Elle affirme n’avoir aucun lien organique avec les Frères musulmans fondés en Égypte en 1928, ce mouvement réformiste considéré comme l’étendard d’un islam politique. Plusieurs de ses dirigeants ne font toutefois pas mystère d’une proximité au moins spirituelle avec les « Frères » ou de l’influence qu’a pu avoir sur eux la pensée de leur fondateur Hassan al-Banna, grand-père de l’islamologue suisse Tariq Ramadan. Aucun ne se réclame de Sayyid Qotb, figure radicale des « Frères » qui fut considérée comme un théoricien du djihad.

L’UOIF « agit depuis des décennies pour une intégration paisible de l’islam et des musulmans de France », proteste l’organisation présidée par Amar Lasfar en réaction à la polémique lilloise. Ce discours relève-t-il de la taqiya, ce mot utilisé à tort ou à raison pour traquer les stratégies de dissimulation de ceux qui voudraient, in fine, instaurer la charia en Occident ? « L’UOIF, c’est sa contradiction, gravite dans la grande mouvance frériste et en même temps a développé tout un discours sur l’intégration dans la société française », dit Bernard Godard, qui a accepté de participer samedi à un colloque de cette organisation à Paris.

Il semble loin, le temps où un ministre de l’Intérieur - Nicolas Sarkozy en 2003 - adoubait l’UOIF au sein du Conseil français du culte musulman (CFCM) naissant, puis se rendait à la rencontre annuelle du Bourget près de Paris, la grande vitrine de l’organisation. Le Front national n’est plus le seul parti à demander son interdiction. Sans citer l’UOIF, le Premier ministre Manuel Valls a plusieurs fois dit vouloir « combattre » l’influence et le discours des « Frères ». Coup sur coup, deux livres à charge d’anciens militants « fréristes », Farid Abdelkrim et Mohamed Louizi, sont venus ternir l’image de cette mouvance.
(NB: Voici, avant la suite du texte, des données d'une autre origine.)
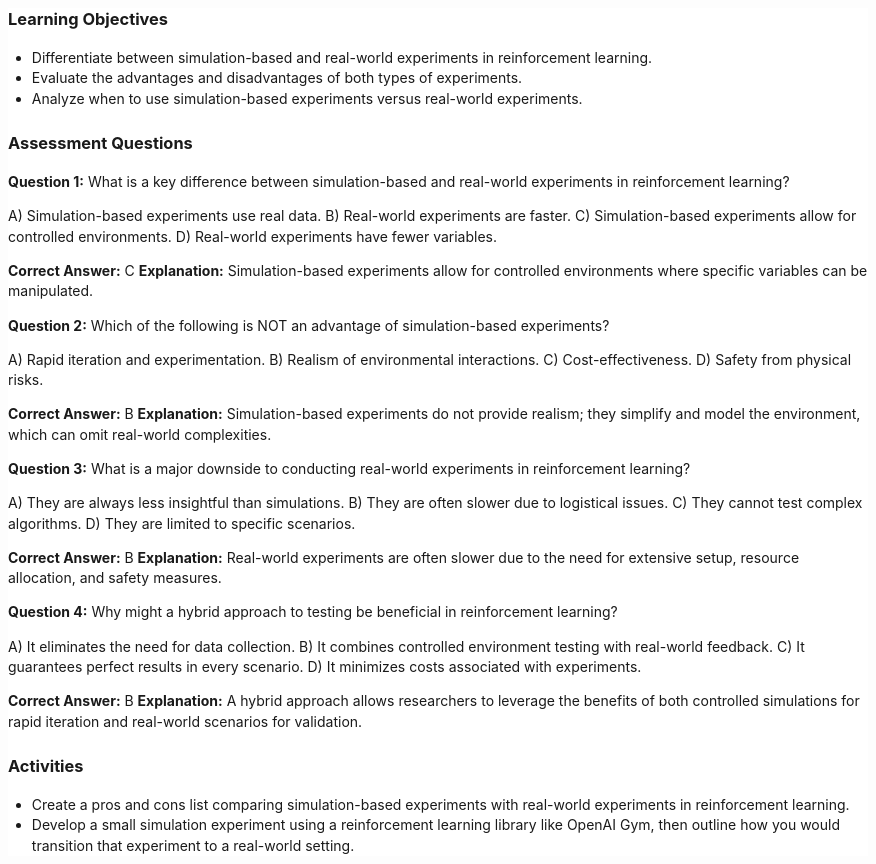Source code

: ### Learning Objectives
- Differentiate between simulation-based and real-world experiments in reinforcement learning.
- Evaluate the advantages and disadvantages of both types of experiments.
- Analyze when to use simulation-based experiments versus real-world experiments.

### Assessment Questions

**Question 1:** What is a key difference between simulation-based and real-world experiments in reinforcement learning?

  A) Simulation-based experiments use real data.
  B) Real-world experiments are faster.
  C) Simulation-based experiments allow for controlled environments.
  D) Real-world experiments have fewer variables.

**Correct Answer:** C
**Explanation:** Simulation-based experiments allow for controlled environments where specific variables can be manipulated.

**Question 2:** Which of the following is NOT an advantage of simulation-based experiments?

  A) Rapid iteration and experimentation.
  B) Realism of environmental interactions.
  C) Cost-effectiveness.
  D) Safety from physical risks.

**Correct Answer:** B
**Explanation:** Simulation-based experiments do not provide realism; they simplify and model the environment, which can omit real-world complexities.

**Question 3:** What is a major downside to conducting real-world experiments in reinforcement learning?

  A) They are always less insightful than simulations.
  B) They are often slower due to logistical issues.
  C) They cannot test complex algorithms.
  D) They are limited to specific scenarios.

**Correct Answer:** B
**Explanation:** Real-world experiments are often slower due to the need for extensive setup, resource allocation, and safety measures.

**Question 4:** Why might a hybrid approach to testing be beneficial in reinforcement learning?

  A) It eliminates the need for data collection.
  B) It combines controlled environment testing with real-world feedback.
  C) It guarantees perfect results in every scenario.
  D) It minimizes costs associated with experiments.

**Correct Answer:** B
**Explanation:** A hybrid approach allows researchers to leverage the benefits of both controlled simulations for rapid iteration and real-world scenarios for validation.

### Activities
- Create a pros and cons list comparing simulation-based experiments with real-world experiments in reinforcement learning.
- Develop a small simulation experiment using a reinforcement learning library like OpenAI Gym, then outline how you would transition that experiment to a real-world setting.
L’UOIF s’est même retrouvée en novembre 2014 inscrite sur une liste de groupes classés « terroristes » par les Émirats arabes unis, comme toutes les organisations « fréristes ». La stupeur a alors gagné le CFCM, qui a volé à son secours comme témoin de moralité. En France aussi, l’organisation frériste, qui s’est longtemps adressée à une élite, est concurrencée par de nouveaux courants plus ou moins proches des salafistes, dont l’ultra-orthodoxie et les revendications identitaires (voile, halal...) rencontrent de l’écho dans la jeunesse musulmane.

Réputée pour son sens de l’organisation, l’UOIF n’a toutefois pas renoncé à son influence dans la société, l’enseignement privé musulman, la théologie... Elle s’est même rapprochée récemment de la Grande Mosquée de Paris, avec laquelle elle a prévu de tenir en mars à Lyon un « congrès national des musulmans de France ». Sans prédicateur controversé à l’affiche."